JonBenet was in fact sexually assaulted the night of the murder, and a panel of pediatric experts later concluded there may have been ongoing prior sexual abuse, but there was never any evidence who the perpetrator was. The police quickly shifted their focus away from John to Patsy, but it took several months for the media to let go of the rumors that he was the killer.
In many instances during the Ramsey case the mainstream media followed the supermarket tabloids because they sometimes uncovered explosive leads. There were several stories however, in which the tabloids outright lied. In 1998, the tabloids began to suggest the murder was committed by JonBenet's then 9 year-old brother Burke, even though police did not believe he was involved. The tabloids knew the story was false, but they published it anyway because they knew it would sell.
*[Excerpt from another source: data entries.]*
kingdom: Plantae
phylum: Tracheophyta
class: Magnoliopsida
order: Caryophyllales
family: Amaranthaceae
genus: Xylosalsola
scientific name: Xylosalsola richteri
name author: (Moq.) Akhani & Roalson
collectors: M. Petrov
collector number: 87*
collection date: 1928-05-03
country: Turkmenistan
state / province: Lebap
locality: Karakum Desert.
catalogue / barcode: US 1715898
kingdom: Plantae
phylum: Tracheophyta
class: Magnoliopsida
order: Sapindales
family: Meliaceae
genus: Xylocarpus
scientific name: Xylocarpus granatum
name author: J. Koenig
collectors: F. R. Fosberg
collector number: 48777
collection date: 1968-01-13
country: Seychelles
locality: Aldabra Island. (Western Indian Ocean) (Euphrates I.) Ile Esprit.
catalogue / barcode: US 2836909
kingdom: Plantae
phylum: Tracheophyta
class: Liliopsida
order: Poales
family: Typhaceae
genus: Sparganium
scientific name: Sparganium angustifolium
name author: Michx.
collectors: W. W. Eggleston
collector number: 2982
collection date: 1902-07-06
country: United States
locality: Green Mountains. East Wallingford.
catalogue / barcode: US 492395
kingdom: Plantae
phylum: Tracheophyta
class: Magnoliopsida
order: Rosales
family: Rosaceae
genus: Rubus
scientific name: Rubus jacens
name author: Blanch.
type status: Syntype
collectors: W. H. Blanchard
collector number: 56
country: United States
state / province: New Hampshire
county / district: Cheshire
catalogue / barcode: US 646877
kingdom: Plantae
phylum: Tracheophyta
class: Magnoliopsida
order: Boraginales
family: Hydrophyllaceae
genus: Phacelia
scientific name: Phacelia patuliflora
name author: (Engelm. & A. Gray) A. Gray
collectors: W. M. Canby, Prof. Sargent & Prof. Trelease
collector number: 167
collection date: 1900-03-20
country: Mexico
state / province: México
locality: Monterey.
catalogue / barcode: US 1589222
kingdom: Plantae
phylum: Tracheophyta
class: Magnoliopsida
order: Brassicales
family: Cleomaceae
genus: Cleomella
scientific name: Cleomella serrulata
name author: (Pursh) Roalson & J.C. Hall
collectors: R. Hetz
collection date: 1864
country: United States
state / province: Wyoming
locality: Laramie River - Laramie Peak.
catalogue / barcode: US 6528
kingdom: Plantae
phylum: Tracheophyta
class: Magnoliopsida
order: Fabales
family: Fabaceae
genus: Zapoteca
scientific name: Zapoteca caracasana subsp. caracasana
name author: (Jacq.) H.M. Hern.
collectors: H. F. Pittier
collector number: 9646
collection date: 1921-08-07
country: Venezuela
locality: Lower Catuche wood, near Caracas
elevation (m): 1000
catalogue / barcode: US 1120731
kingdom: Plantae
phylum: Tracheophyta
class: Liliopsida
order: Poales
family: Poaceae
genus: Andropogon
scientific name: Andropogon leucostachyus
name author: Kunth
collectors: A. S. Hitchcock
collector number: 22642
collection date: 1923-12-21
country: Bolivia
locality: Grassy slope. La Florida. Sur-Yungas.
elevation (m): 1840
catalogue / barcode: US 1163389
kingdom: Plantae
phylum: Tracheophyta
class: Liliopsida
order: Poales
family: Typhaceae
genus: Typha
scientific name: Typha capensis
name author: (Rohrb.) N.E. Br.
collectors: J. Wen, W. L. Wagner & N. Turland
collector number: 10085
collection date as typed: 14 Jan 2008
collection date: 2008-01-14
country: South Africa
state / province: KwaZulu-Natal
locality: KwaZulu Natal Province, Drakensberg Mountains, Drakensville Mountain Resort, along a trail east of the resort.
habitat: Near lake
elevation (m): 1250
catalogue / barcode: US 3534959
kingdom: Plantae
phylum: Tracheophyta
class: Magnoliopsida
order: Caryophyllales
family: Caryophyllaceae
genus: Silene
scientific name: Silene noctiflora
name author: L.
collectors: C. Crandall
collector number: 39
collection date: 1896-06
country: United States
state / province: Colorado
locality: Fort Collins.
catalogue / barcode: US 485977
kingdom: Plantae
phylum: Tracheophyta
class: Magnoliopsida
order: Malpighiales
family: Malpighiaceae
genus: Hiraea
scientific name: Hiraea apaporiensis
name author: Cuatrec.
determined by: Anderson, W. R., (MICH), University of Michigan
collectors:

Shortly after the tabloids reported that Burke was a suspect, many mainstream media outlets did the same actually citing the tabloids as their source. Eventually, the family successfully sued the tabloids on behalf of Burke and won confidential settlements.
The continued inaccuracies told by the media in this admittedly complex story is dangerous because it continues to shift public opinion around the potential guilt or innocence of the family.
Misreporting the position of the Boulder Police Department has also had a damaging effect in that it effects their ability to interview witnesses or potential suspects who have preconceived notions about who investigators are targeting. Some intruder suspects have accused the Boulder police of secretly conspiring with the Ramseys to blame an innocent person for the murder, and as a result refused to turn over their DNA or answer questions.
Of course, that allegation is flat out ridiculous, and even the Ramseys would probably agree with that since they know all too well that the police have always kept them under that "umbrella of suspicion."
Eventually, University of Colorado Professor Michael Tracey produced three documentaries that evidenced how the media corrupted the judicial process making it harder for the authorities to find the killer.
The truth about many issues surrounding the case is out there even if, after 15 years we still do not know whom the killer is. Reporting the truth can only help this case finally reach a resolution, and hopefully result in justice for JonBenet, which is long overdue.